Ok...? Sorry, I don't follow.

Tanya Ramsey had another baby and so did the other chefs wife in her 40's.

Again, not quite sure what this means

There's free will and there is having responsibility for a child with a woman he barely knows.

He's not being forced to do ANY of that! His free will sort of means he can choose not to.

My advice would be get to know her first and make sure she is mentally stable before having a child.

Yep. Good advice. I don't think anyone is saying otherwise, and she should with him also. Every relationship timeline is different though as is everyone's decision-making.

I was joining in the pointless discussion about women having babies in their 40's op doesn't care. He was insinuating he wanted to be her friend. I'm bored so sue me.

Mookie81 · 28/01/2026 20:19

SalmonOnFinnCrisp · 28/01/2026 15:53

Run forest! RUUUUUUN

I MISS THE LAUGH EMOJI!!!!

Finereally · 28/01/2026 20:20

Don't go for dinner, this is not a good match.

WhitsunWedding · 28/01/2026 20:23

She’s waaay too old to be having babies, and the voice notes alone would make me run a mile.

rainingsnoring · 28/01/2026 20:25

Just sounds crazy (not just the children comment). Definitely don't get involved!

Uppinty · 28/01/2026 20:25

Coherent sentences would have made your offering so much better.

Winderwall · 28/01/2026 20:29

It is possible to conceive at 46 I conceived at 45, I know 3 women who conceived at 45 and 4 who conceived at 47/48. Use protection after dinner!

sunshinestar1986 · 28/01/2026 20:31

EvangelicalAboutButteredToast · 28/01/2026 15:56

Unless she has eggs already frozen she ain’t having kids at 46.

Erm
My sister had her last child, her 7th at 46, naturally, so it does and can happen!

SingedSoul · 28/01/2026 20:37

Part 2 - It is way to early to be even thinking, discussing, or questioning the possibilities of children.

Part 1 - would be enough to put anyone off.

Toohardtofindaproperusername · 28/01/2026 20:40

30 min voice notes.

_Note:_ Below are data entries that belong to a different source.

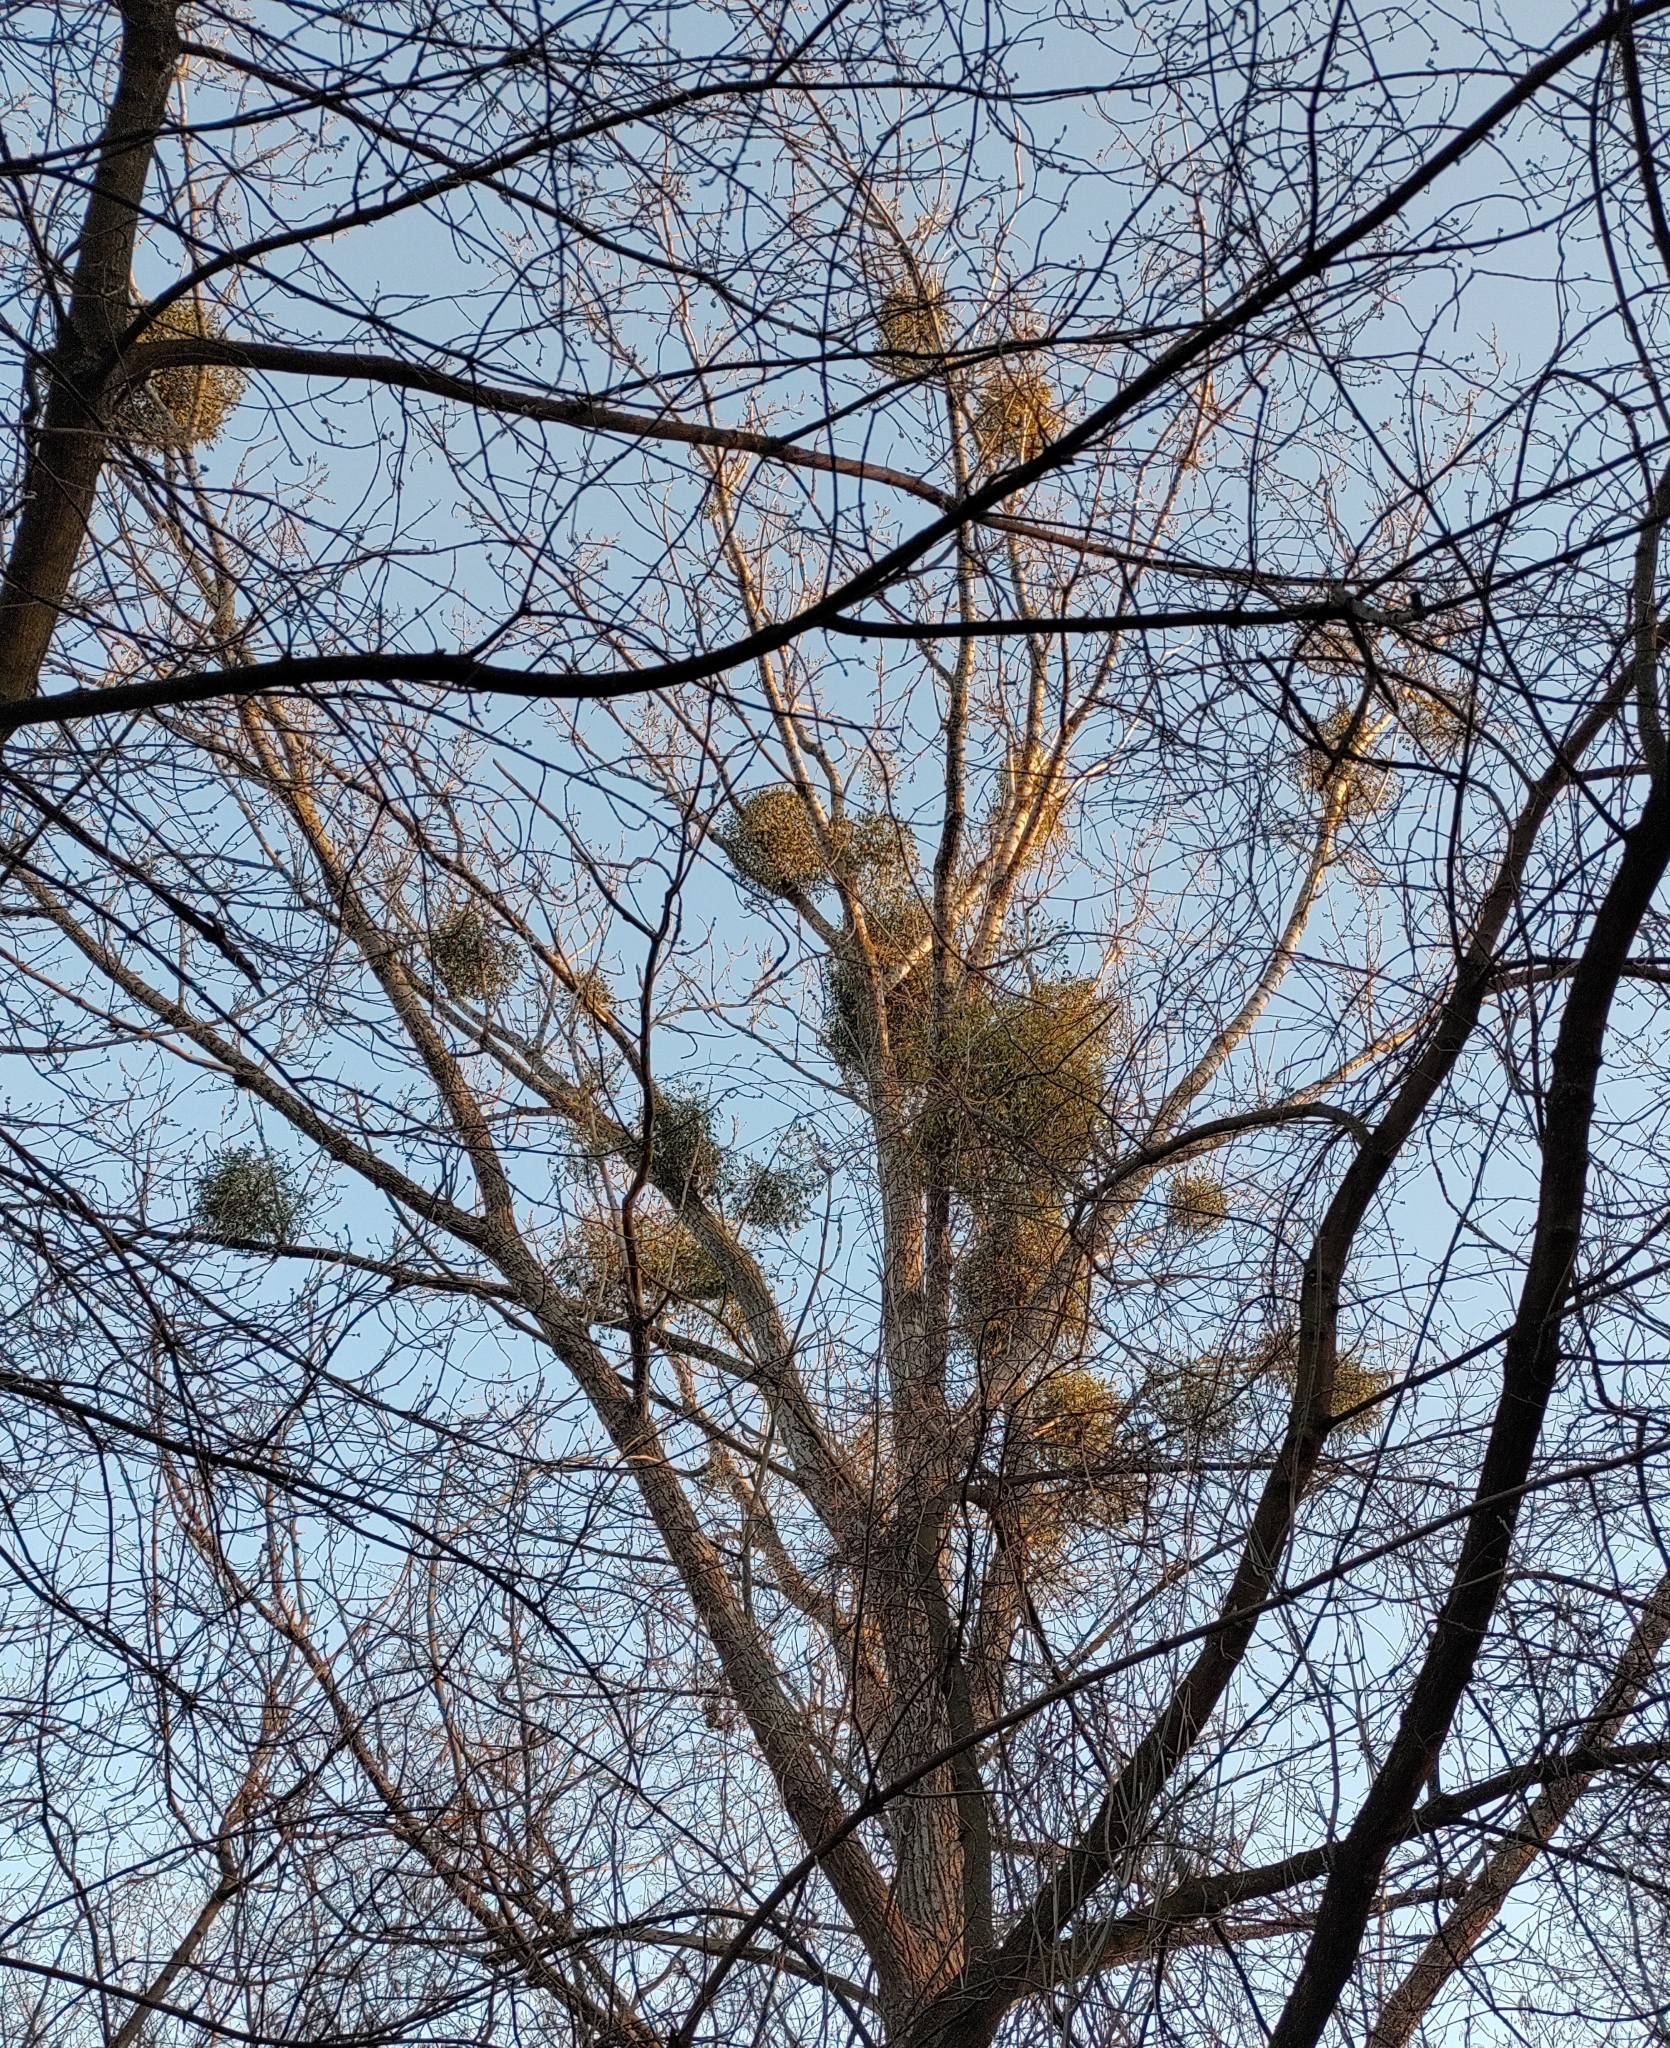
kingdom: Plantae
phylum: Tracheophyta
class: Magnoliopsida
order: Santalales
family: Viscaceae
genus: Viscum
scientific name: Viscum album
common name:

Fxxx that.
Run. Fast.

PlumDeNomNomNom · 28/01/2026 20:40

Run for the hills and never look back.

Hallywally · 28/01/2026 20:44

She must be a good shag to put up with all of that nonsense 🤣

ArtesianWater · 28/01/2026 20:45

I don't find the mention of children too alarming. OP said it was breezed past so we don't really know what she meant - it could have been a broader desire to have a family of some kind, which could include options like adoption.

The 30 minute voice notes would send me running though. I wouldn't put up with that amount of one-way conversation after two years, let alone two dates.